= Beginning of Section =
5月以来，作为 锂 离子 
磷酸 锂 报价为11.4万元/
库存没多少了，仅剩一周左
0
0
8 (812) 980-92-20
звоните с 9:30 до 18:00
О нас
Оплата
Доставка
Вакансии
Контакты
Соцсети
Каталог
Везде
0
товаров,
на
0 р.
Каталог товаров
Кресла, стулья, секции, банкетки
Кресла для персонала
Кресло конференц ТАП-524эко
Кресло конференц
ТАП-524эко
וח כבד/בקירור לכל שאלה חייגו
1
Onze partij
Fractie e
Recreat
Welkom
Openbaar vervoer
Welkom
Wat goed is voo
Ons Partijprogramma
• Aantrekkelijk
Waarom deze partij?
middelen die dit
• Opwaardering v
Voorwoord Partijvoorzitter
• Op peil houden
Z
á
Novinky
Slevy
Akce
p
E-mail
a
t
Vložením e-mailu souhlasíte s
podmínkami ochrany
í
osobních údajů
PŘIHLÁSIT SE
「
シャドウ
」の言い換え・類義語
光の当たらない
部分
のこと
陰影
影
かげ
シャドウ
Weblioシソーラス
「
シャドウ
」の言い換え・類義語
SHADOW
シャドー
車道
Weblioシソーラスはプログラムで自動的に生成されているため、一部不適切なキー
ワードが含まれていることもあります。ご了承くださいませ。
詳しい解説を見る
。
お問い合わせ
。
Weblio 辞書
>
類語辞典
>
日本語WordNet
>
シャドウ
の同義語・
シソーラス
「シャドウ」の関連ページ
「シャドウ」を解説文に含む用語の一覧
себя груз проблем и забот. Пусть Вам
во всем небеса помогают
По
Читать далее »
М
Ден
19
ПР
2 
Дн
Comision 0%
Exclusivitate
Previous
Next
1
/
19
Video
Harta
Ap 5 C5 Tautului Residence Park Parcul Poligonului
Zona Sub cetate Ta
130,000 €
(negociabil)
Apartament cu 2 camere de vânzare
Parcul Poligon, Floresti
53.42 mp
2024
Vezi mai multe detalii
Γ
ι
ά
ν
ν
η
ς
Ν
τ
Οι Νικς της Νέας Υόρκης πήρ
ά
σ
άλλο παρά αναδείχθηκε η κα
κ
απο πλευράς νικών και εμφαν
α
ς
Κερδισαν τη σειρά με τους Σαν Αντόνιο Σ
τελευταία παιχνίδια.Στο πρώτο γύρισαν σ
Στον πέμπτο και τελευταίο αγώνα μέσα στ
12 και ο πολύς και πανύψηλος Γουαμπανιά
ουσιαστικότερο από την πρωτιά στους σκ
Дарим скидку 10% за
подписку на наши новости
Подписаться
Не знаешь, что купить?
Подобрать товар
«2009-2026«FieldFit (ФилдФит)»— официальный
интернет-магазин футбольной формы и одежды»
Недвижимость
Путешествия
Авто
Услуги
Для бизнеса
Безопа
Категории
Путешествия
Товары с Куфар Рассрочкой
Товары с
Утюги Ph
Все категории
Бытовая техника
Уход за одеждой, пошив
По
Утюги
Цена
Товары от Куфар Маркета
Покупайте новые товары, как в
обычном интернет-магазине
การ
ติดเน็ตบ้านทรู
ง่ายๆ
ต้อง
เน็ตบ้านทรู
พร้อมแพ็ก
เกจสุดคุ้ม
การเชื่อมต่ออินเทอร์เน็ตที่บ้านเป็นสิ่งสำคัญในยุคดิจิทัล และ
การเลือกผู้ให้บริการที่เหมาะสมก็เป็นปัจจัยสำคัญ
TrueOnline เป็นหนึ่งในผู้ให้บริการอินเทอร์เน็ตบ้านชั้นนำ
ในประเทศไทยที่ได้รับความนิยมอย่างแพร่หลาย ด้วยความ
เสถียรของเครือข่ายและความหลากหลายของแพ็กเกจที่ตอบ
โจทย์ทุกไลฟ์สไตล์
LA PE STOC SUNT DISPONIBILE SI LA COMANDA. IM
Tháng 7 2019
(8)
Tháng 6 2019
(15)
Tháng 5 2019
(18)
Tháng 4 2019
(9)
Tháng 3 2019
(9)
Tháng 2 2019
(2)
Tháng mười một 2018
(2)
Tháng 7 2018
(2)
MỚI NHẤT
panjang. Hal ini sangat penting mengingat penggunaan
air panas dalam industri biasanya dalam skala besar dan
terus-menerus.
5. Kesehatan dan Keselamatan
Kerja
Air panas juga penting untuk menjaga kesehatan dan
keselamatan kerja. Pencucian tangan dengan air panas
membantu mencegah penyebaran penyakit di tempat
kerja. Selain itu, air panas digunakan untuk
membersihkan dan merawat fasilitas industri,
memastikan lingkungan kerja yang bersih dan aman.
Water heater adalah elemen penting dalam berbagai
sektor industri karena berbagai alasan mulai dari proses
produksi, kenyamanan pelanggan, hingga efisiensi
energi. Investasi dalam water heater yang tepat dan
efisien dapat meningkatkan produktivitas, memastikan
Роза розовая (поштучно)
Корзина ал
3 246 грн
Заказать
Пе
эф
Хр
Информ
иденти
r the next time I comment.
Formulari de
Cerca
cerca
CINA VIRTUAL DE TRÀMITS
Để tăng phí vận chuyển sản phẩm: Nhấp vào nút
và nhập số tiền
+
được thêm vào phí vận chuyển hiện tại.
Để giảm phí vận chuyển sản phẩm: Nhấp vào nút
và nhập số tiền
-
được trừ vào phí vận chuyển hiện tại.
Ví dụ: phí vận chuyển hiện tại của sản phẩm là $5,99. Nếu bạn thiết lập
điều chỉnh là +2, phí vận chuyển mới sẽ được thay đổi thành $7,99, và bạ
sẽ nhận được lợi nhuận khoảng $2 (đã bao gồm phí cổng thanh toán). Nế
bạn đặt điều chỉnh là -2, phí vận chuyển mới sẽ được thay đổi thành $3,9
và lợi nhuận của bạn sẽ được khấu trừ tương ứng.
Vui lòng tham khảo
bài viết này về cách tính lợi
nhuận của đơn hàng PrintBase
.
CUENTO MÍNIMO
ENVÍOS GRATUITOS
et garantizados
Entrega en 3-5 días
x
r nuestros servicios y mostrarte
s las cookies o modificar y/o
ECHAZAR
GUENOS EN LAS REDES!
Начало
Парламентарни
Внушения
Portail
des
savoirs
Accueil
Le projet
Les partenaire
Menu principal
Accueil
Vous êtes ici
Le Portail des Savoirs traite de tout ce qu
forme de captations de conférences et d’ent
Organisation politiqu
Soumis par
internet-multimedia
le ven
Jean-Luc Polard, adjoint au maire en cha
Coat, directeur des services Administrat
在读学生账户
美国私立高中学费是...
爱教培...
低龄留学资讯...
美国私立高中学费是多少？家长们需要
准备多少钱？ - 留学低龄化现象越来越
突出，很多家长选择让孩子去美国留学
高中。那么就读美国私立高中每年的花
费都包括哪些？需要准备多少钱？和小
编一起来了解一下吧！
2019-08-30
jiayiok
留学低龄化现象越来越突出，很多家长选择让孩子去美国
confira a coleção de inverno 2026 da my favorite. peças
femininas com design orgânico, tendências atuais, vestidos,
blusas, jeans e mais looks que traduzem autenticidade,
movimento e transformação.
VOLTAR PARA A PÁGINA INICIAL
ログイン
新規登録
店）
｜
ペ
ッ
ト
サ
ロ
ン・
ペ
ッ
= End of Section =
(EXERCISE GOAL)
Turn the text of every entry above into a JSON list of strings, one string per line, leaving out any blank lines.

(TASK ANSWER)
[
  "5月以来，作为 锂 离子 ",
  "磷酸 锂 报价为11.4万元/",
  "库存没多少了，仅剩一周左",
  "0",
  "0",
  "8 (812) 980-92-20",
  "звоните с 9:30 до 18:00",
  "О нас",
  "Оплата",
  "Доставка",
  "Вакансии",
  "Контакты",
  "Соцсети",
  "Каталог",
  "Везде",
  "0",
  "товаров,",
  "на",
  "0 р.",
  "Каталог товаров",
  "Кресла, стулья, секции, банкетки",
  "Кресла для персонала",
  "Кресло конференц ТАП-524эко",
  "Кресло конференц",
  "ТАП-524эко",
  "וח כבד/בקירור לכל שאלה חייגו",
  "1",
  "Onze partij",
  "Fractie e",
  "Recreat",
  "Welkom",
  "Openbaar vervoer",
  "Welkom",
  "Wat goed is voo",
  "Ons Partijprogramma",
  "• Aantrekkelijk",
  "Waarom deze partij?",
  "middelen die dit",
  "• Opwaardering v",
  "Voorwoord Partijvoorzitter",
  "• Op peil houden",
  "Z",
  "á",
  "Novinky",
  "Slevy",
  "Akce",
  "p",
  "E-mail",
  "a",
  "t",
  "Vložením e-mailu souhlasíte s",
  "podmínkami ochrany",
  "í",
  "osobních údajů",
  "PŘIHLÁSIT SE",
  "「",
  "シャドウ",
  "」の言い換え・類義語",
  "光の当たらない",
  "部分",
  "のこと",
  "陰影",
  "影",
  "かげ",
  "シャドウ",
  "Weblioシソーラス",
  "「",
  "シャドウ",
  "」の言い換え・類義語",
  "SHADOW",
  "シャドー",
  "車道",
  "Weblioシソーラスはプログラムで自動的に生成されているため、一部不適切なキー",
  "ワードが含まれていることもあります。ご了承くださいませ。",
  "詳しい解説を見る",
  "。",
  "お問い合わせ",
  "。",
  "Weblio 辞書",
  ">",
  "類語辞典",
  ">",
  "日本語WordNet",
  ">",
  "シャドウ",
  "の同義語・",
  "シソーラス",
  "「シャドウ」の関連ページ",
  "「シャドウ」を解説文に含む用語の一覧",
  "себя груз проблем и забот. Пусть Вам",
  "во всем небеса помогают",
  "По",
  "Читать далее »",
  "М",
  "Ден",
  "19",
  "ПР",
  "2 ",
  "Дн",
  "Comision 0%",
  "Exclusivitate",
  "Previous",
  "Next",
  "1",
  "/",
  "19",
  "Video",
  "Harta",
  "Ap 5 C5 Tautului Residence Park Parcul Poligonului",
  "Zona Sub cetate Ta",
  "130,000 €",
  "(negociabil)",
  "Apartament cu 2 camere de vânzare",
  "Parcul Poligon, Floresti",
  "53.42 mp",
  "2024",
  "Vezi mai multe detalii",
  "Γ",
  "ι",
  "ά",
  "ν",
  "ν",
  "η",
  "ς",
  "Ν",
  "τ",
  "Οι Νικς της Νέας Υόρκης πήρ",
  "ά",
  "σ",
  "άλλο παρά αναδείχθηκε η κα",
  "κ",
  "απο πλευράς νικών και εμφαν",
  "α",
  "ς",
  "Κερδισαν τη σειρά με τους Σαν Αντόνιο Σ",
  "τελευταία παιχνίδια.Στο πρώτο γύρισαν σ",
  "Στον πέμπτο και τελευταίο αγώνα μέσα στ",
  "12 και ο πολύς και πανύψηλος Γουαμπανιά",
  "ουσιαστικότερο από την πρωτιά στους σκ",
  "Дарим скидку 10% за",
  "подписку на наши новости",
  "Подписаться",
  "Не знаешь, что купить?",
  "Подобрать товар",
  "«2009-2026«FieldFit (ФилдФит)»— официальный",
  "интернет-магазин футбольной формы и одежды»",
  "Недвижимость",
  "Путешествия",
  "Авто",
  "Услуги",
  "Для бизнеса",
  "Безопа",
  "Категории",
  "Путешествия",
  "Товары с Куфар Рассрочкой",
  "Товары с",
  "Утюги Ph",
  "Все категории",
  "Бытовая техника",
  "Уход за одеждой, пошив",
  "По",
  "Утюги",
  "Цена",
  "Товары от Куфар Маркета",
  "Покупайте новые товары, как в",
  "обычном интернет-магазине",
  "การ",
  "ติดเน็ตบ้านทรู",
  "ง่ายๆ",
  "ต้อง",
  "เน็ตบ้านทรู",
  "พร้อมแพ็ก",
  "เกจสุดคุ้ม",
  "การเชื่อมต่ออินเทอร์เน็ตที่บ้านเป็นสิ่งสำคัญในยุคดิจิทัล และ",
  "การเลือกผู้ให้บริการที่เหมาะสมก็เป็นปัจจัยสำคัญ",
  "TrueOnline เป็นหนึ่งในผู้ให้บริการอินเทอร์เน็ตบ้านชั้นนำ",
  "ในประเทศไทยที่ได้รับความนิยมอย่างแพร่หลาย ด้วยความ",
  "เสถียรของเครือข่ายและความหลากหลายของแพ็กเกจที่ตอบ",
  "โจทย์ทุกไลฟ์สไตล์",
  "LA PE STOC SUNT DISPONIBILE SI LA COMANDA. IM",
  "Tháng 7 2019",
  "(8)",
  "Tháng 6 2019",
  "(15)",
  "Tháng 5 2019",
  "(18)",
  "Tháng 4 2019",
  "(9)",
  "Tháng 3 2019",
  "(9)",
  "Tháng 2 2019",
  "(2)",
  "Tháng mười một 2018",
  "(2)",
  "Tháng 7 2018",
  "(2)",
  "MỚI NHẤT",
  "panjang. Hal ini sangat penting mengingat penggunaan",
  "air panas dalam industri biasanya dalam skala besar dan",
  "terus-menerus.",
  "5. Kesehatan dan Keselamatan",
  "Kerja",
  "Air panas juga penting untuk menjaga kesehatan dan",
  "keselamatan kerja. Pencucian tangan dengan air panas",
  "membantu mencegah penyebaran penyakit di tempat",
  "kerja. Selain itu, air panas digunakan untuk",
  "membersihkan dan merawat fasilitas industri,",
  "memastikan lingkungan kerja yang bersih dan aman.",
  "Water heater adalah elemen penting dalam berbagai",
  "sektor industri karena berbagai alasan mulai dari proses",
  "produksi, kenyamanan pelanggan, hingga efisiensi",
  "energi. Investasi dalam water heater yang tepat dan",
  "efisien dapat meningkatkan produktivitas, memastikan",
  "Роза розовая (поштучно)",
  "Корзина ал",
  "3 246 грн",
  "Заказать",
  "Пе",
  "эф",
  "Хр",
  "Информ",
  "иденти",
  "r the next time I comment.",
  "Formulari de",
  "Cerca",
  "cerca",
  "CINA VIRTUAL DE TRÀMITS",
  "Để tăng phí vận chuyển sản phẩm: Nhấp vào nút",
  "và nhập số tiền",
  "+",
  "được thêm vào phí vận chuyển hiện tại.",
  "Để giảm phí vận chuyển sản phẩm: Nhấp vào nút",
  "và nhập số tiền",
  "-",
  "được trừ vào phí vận chuyển hiện tại.",
  "Ví dụ: phí vận chuyển hiện tại của sản phẩm là $5,99. Nếu bạn thiết lập",
  "điều chỉnh là +2, phí vận chuyển mới sẽ được thay đổi thành $7,99, và bạ",
  "sẽ nhận được lợi nhuận khoảng $2 (đã bao gồm phí cổng thanh toán). Nế",
  "bạn đặt điều chỉnh là -2, phí vận chuyển mới sẽ được thay đổi thành $3,9",
  "và lợi nhuận của bạn sẽ được khấu trừ tương ứng.",
  "Vui lòng tham khảo",
  "bài viết này về cách tính lợi",
  "nhuận của đơn hàng PrintBase",
  ".",
  "CUENTO MÍNIMO",
  "ENVÍOS GRATUITOS",
  "et garantizados",
  "Entrega en 3-5 días",
  "x",
  "r nuestros servicios y mostrarte",
  "s las cookies o modificar y/o",
  "ECHAZAR",
  "GUENOS EN LAS REDES!",
  "Начало",
  "Парламентарни",
  "Внушения",
  "Portail",
  "des",
  "savoirs",
  "Accueil",
  "Le projet",
  "Les partenaire",
  "Menu principal",
  "Accueil",
  "Vous êtes ici",
  "Le Portail des Savoirs traite de tout ce qu",
  "forme de captations de conférences et d’ent",
  "Organisation politiqu",
  "Soumis par",
  "internet-multimedia",
  "le ven",
  "Jean-Luc Polard, adjoint au maire en cha",
  "Coat, directeur des services Administrat",
  "在读学生账户",
  "美国私立高中学费是...",
  "爱教培...",
  "低龄留学资讯...",
  "美国私立高中学费是多少？家长们需要",
  "准备多少钱？ - 留学低龄化现象越来越",
  "突出，很多家长选择让孩子去美国留学",
  "高中。那么就读美国私立高中每年的花",
  "费都包括哪些？需要准备多少钱？和小",
  "编一起来了解一下吧！",
  "2019-08-30",
  "jiayiok",
  "留学低龄化现象越来越突出，很多家长选择让孩子去美国",
  "confira a coleção de inverno 2026 da my favorite. peças",
  "femininas com design orgânico, tendências atuais, vestidos,",
  "blusas, jeans e mais looks que traduzem autenticidade,",
  "movimento e transformação.",
  "VOLTAR PARA A PÁGINA INICIAL",
  "ログイン",
  "新規登録",
  "店）",
  "｜",
  "ペ",
  "ッ",
  "ト",
  "サ",
  "ロ",
  "ン・",
  "ペ",
  "ッ"
]